Report back every line below that carries the word "dependencies".

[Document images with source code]
┄┄┄┄┄┄
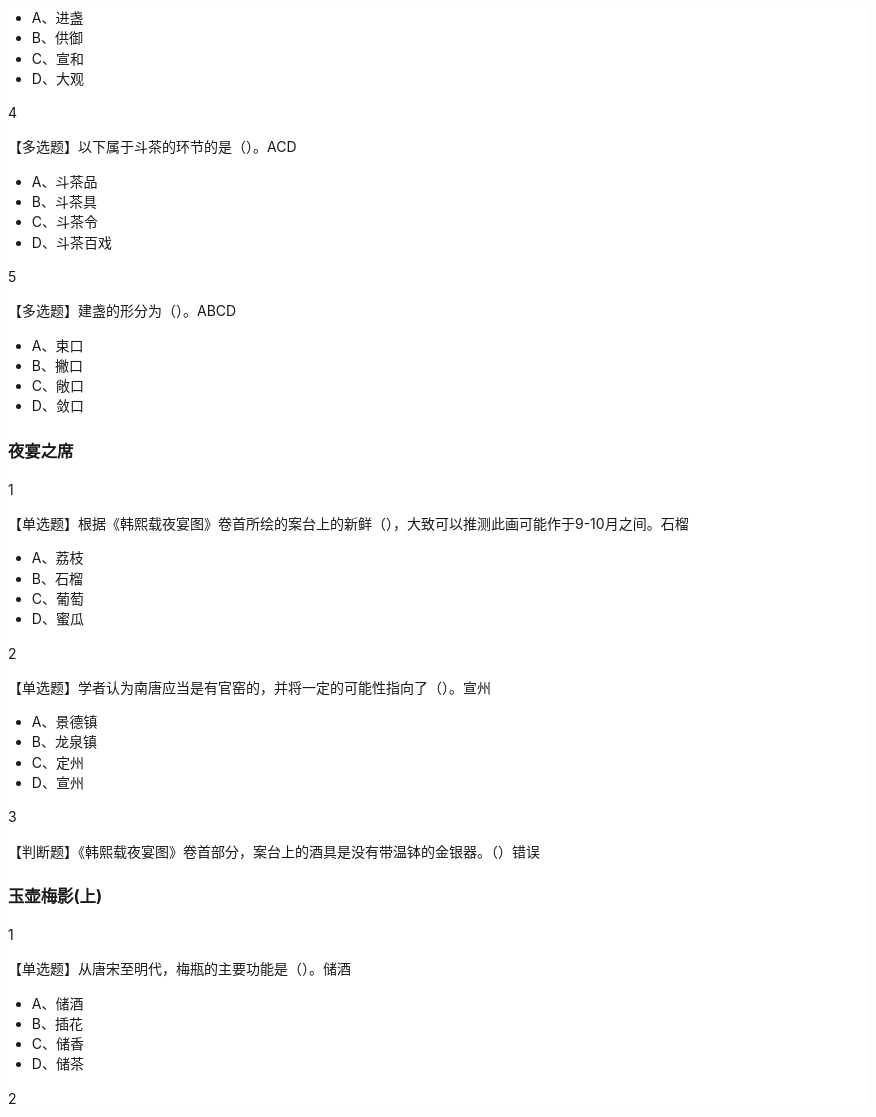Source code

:   * A、进盏
  * B、供御
  * C、宣和
  * D、大观

4

【多选题】以下属于斗茶的环节的是（）。ACD

  * A、斗茶品
  * B、斗茶具
  * C、斗茶令
  * D、斗茶百戏

5

【多选题】建盏的形分为（）。ABCD

  * A、束口
  * B、撇口
  * C、敞口
  * D、敛口

### 夜宴之席

1

【单选题】根据《韩熙载夜宴图》卷首所绘的案台上的新鲜（），大致可以推测此画可能作于9-10月之间。石榴

  * A、荔枝
  * B、石榴
  * C、葡萄
  * D、蜜瓜

2

【单选题】学者认为南唐应当是有官窑的，并将一定的可能性指向了（）。宣州

  * A、景德镇
  * B、龙泉镇
  * C、定州
  * D、宣州

3

【判断题】《韩熙载夜宴图》卷首部分，案台上的酒具是没有带温钵的金银器。（）错误

### 玉壶梅影(上)

1

【单选题】从唐宋至明代，梅瓶的主要功能是（）。储酒

  * A、储酒
  * B、插花
  * C、储香
  * D、储茶

2
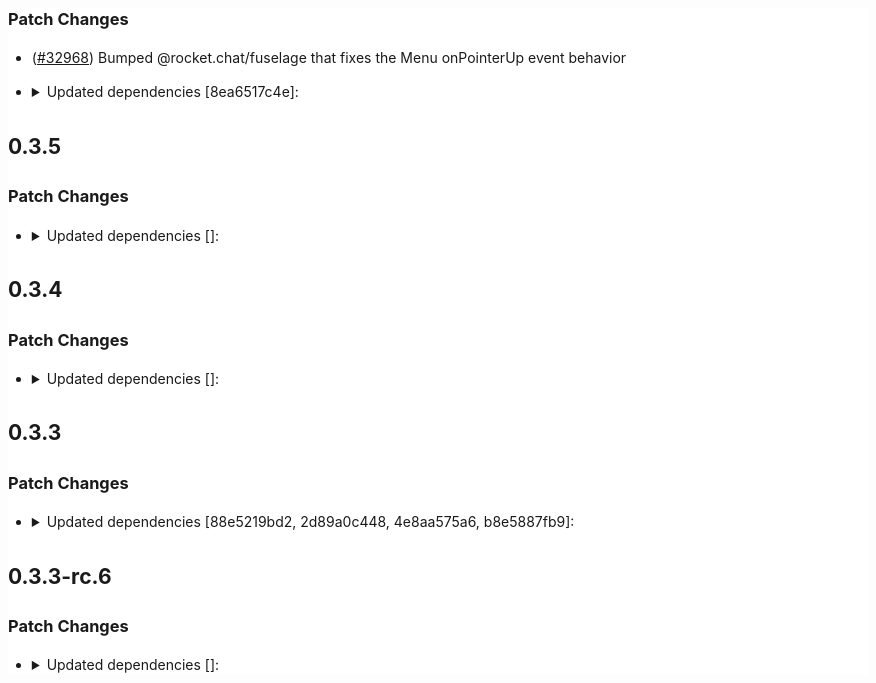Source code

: ### Patch Changes

- ([#32968](https://github.com/RocketChat/Rocket.Chat/pull/32968)) Bumped @rocket.chat/fuselage that fixes the Menu onPointerUp event behavior

- <details><summary>Updated dependencies [8ea6517c4e]:</summary></details>

## 0.3.5

### Patch Changes

- <details><summary>Updated dependencies []:</summary></details>

## 0.3.4

### Patch Changes

- <details><summary>Updated dependencies []:</summary></details>

## 0.3.3

### Patch Changes

- <details><summary>Updated dependencies [88e5219bd2, 2d89a0c448, 4e8aa575a6, b8e5887fb9]:</summary></details>

## 0.3.3-rc.6

### Patch Changes

- <details><summary>Updated dependencies []:</summary>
┄┄┄┄┄┄
Answer box –
- <details><summary>Updated dependencies [8ea6517c4e]:</summary></details>
- <details><summary>Updated dependencies []:</summary></details>
- <details><summary>Updated dependencies []:</summary></details>
- <details><summary>Updated dependencies [88e5219bd2, 2d89a0c448, 4e8aa575a6, b8e5887fb9]:</summary></details>
- <details><summary>Updated dependencies []:</summary>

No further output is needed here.